Start the data migration job

  1. On the Data Migration page, find the data migration job that you created and click Start in the Actions column.

  2. In the upper-right corner, click Search. If the state of the job changes to Starting, the data migration job is started.

Analyze data

After the data migration job is completed, you can use metadata discovery to import data from OSS to Data Lakehouse Edition (V3.0). Then, you can use Spark JAR Development to analyze the data that is imported to Data Lakehouse Edition (V3.0).
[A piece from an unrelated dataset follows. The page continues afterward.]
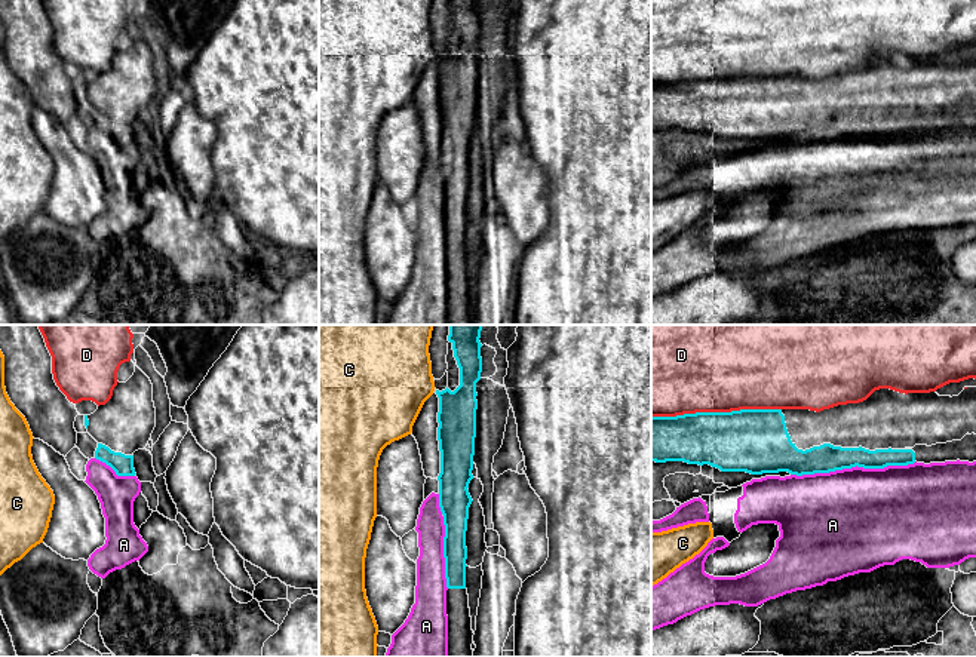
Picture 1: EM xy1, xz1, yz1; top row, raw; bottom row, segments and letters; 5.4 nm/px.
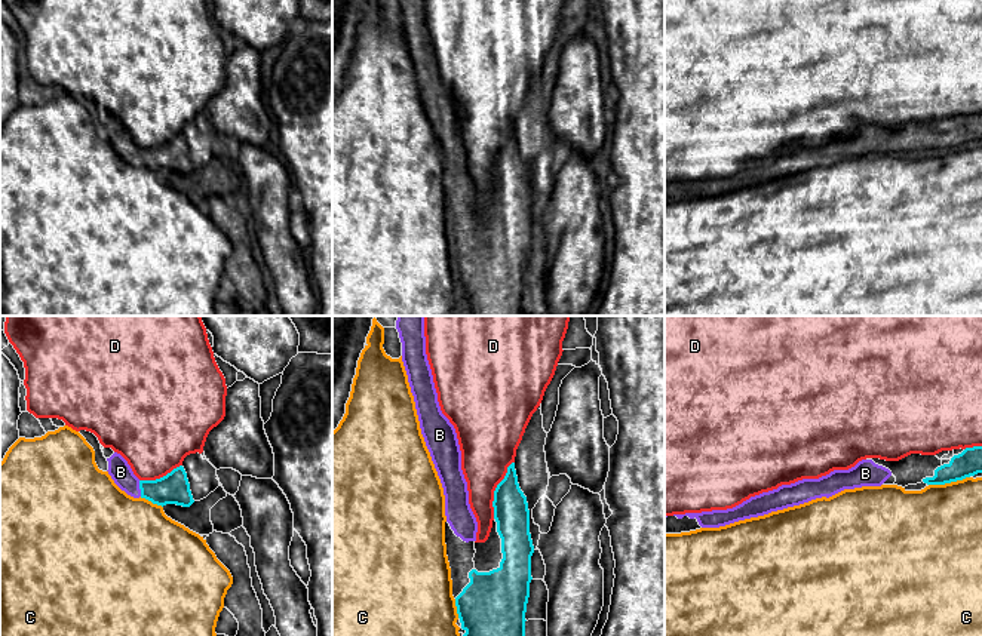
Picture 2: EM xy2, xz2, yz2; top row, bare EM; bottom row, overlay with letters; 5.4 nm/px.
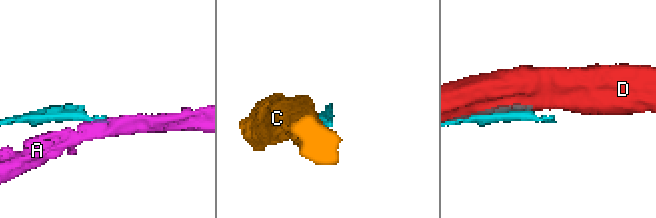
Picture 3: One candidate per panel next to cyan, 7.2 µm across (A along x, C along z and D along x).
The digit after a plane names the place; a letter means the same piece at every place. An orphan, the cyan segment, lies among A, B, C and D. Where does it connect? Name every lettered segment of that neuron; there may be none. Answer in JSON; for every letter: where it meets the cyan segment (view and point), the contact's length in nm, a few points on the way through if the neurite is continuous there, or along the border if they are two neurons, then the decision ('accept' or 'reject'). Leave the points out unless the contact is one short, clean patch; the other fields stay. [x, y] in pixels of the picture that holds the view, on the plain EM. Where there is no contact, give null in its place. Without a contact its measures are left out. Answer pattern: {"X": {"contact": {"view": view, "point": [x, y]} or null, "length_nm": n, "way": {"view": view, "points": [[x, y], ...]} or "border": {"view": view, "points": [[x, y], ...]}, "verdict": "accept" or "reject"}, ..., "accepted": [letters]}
{"A": {"contact": {"view": "yz1", "point": [853, 134]}, "length_nm": 700, "verdict": "reject"}, "B": {"contact": {"view": "xy2", "point": [140, 156]}, "length_nm": 90, "way": {"view": "xy2", "points": [[174, 156], [140, 156], [120, 140]]}, "verdict": "accept"}, "C": {"contact": {"view": "yz2", "point": [948, 150]}, "length_nm": 220, "verdict": "reject"}, "D": {"contact": {"view": "yz1", "point": [715, 80]}, "length_nm": 700, "verdict": "reject"}, "accepted": ["B"]}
For more information about Spark development, see Spark development editor and Spark batch application development.

  1. Procedure

    1. In the left-side navigation pane, choose Job Development > Spark JAR Development.

    2. Enter SQL statements in the default template and click Run Now.

      -- Here is just an example of SparkSQL. Modify the content and run your spark program.
      
      conf spark.driver.resourceSpec=medium;
      conf spark.executor.instances=2;
      conf spark.executor.resourceSpec=medium;
      conf spark.app.name=Spark SQL Test;
      conf spark.adb.connectors=oss;
      
      -- Here are your sql statements
      show tables from lakehouse20220413156_adbTest;
    3. (Optional) On the Applications tab, find an application and click Log in the Actions column to view the Spark SQL running log of the application.

Manage the data migration job

On the Data Migration page, you can perform the following operations in the Actions column.

Operation

Description

Start

Starts the data migration job.

Execution Details

Allows you to view the data migration job details, such as the data migration job settings and number of migrated tables.

Edit

Allows you to edit the properties of the data migration job.

Pause

Pauses the data migration job.

Delete

Deletes the data migration job.